Start of Block
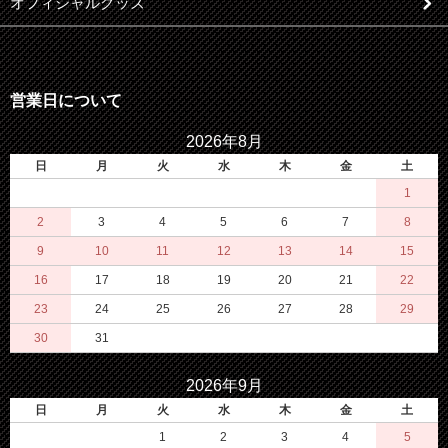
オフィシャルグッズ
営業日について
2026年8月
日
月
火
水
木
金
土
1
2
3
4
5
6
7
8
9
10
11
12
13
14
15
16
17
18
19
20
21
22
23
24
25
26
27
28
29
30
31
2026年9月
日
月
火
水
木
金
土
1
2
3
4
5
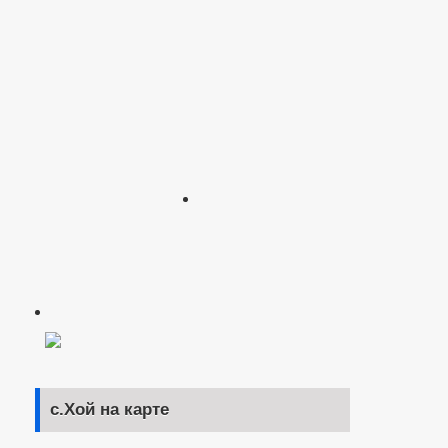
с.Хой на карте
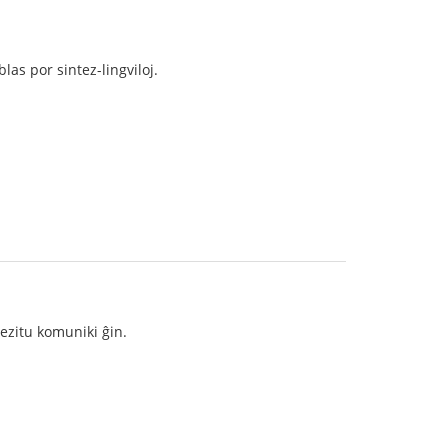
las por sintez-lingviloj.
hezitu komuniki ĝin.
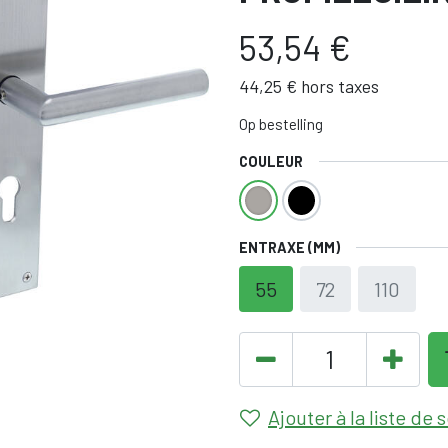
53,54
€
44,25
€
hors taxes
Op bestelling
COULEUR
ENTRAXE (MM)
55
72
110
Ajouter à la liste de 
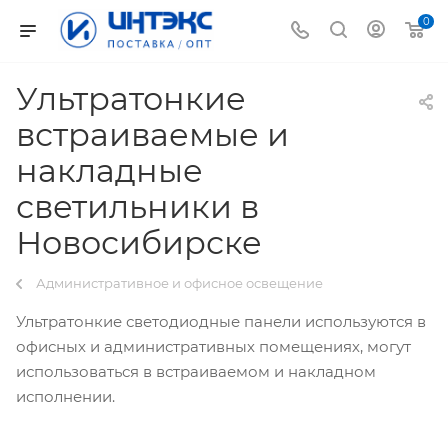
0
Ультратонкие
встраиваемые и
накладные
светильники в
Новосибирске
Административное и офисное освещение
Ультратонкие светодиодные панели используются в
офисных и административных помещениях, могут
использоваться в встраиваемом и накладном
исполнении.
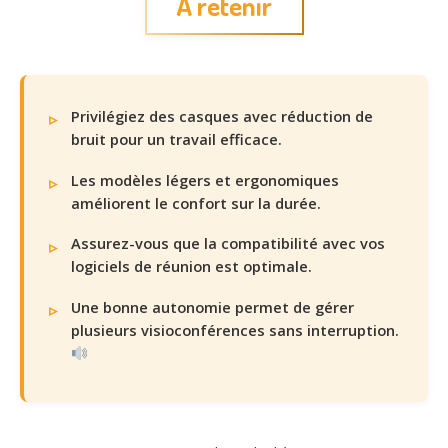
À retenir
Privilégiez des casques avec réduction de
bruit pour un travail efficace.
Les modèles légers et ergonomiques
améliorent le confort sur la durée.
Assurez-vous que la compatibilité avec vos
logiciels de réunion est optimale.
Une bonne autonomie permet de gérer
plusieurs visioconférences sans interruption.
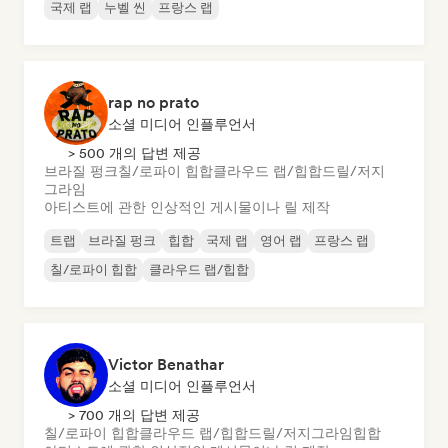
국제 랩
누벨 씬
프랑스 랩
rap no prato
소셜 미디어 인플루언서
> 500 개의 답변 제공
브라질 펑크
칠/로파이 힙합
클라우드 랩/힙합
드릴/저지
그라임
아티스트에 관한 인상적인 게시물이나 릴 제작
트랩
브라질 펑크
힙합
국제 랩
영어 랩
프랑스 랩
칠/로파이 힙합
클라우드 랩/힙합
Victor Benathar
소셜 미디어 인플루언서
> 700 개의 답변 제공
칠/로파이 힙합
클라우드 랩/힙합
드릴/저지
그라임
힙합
End of Block
## Task item
Copy the data from the line with "las por sintez-lingviloj." up to and including the line with "исполнении.", leaving out the picture markers.

## Written solution
las por sintez-lingviloj.
hezitu komuniki ĝin.
53,54
€
44,25
€
hors taxes
Op bestelling
COULEUR
ENTRAXE (MM)
55
72
110
Ajouter à la liste de 
0
Ультратонкие
встраиваемые и
накладные
светильники в
Новосибирске
Административное и офисное освещение
Ультратонкие светодиодные панели используются в
офисных и административных помещениях, могут
использоваться в встраиваемом и накладном
исполнении.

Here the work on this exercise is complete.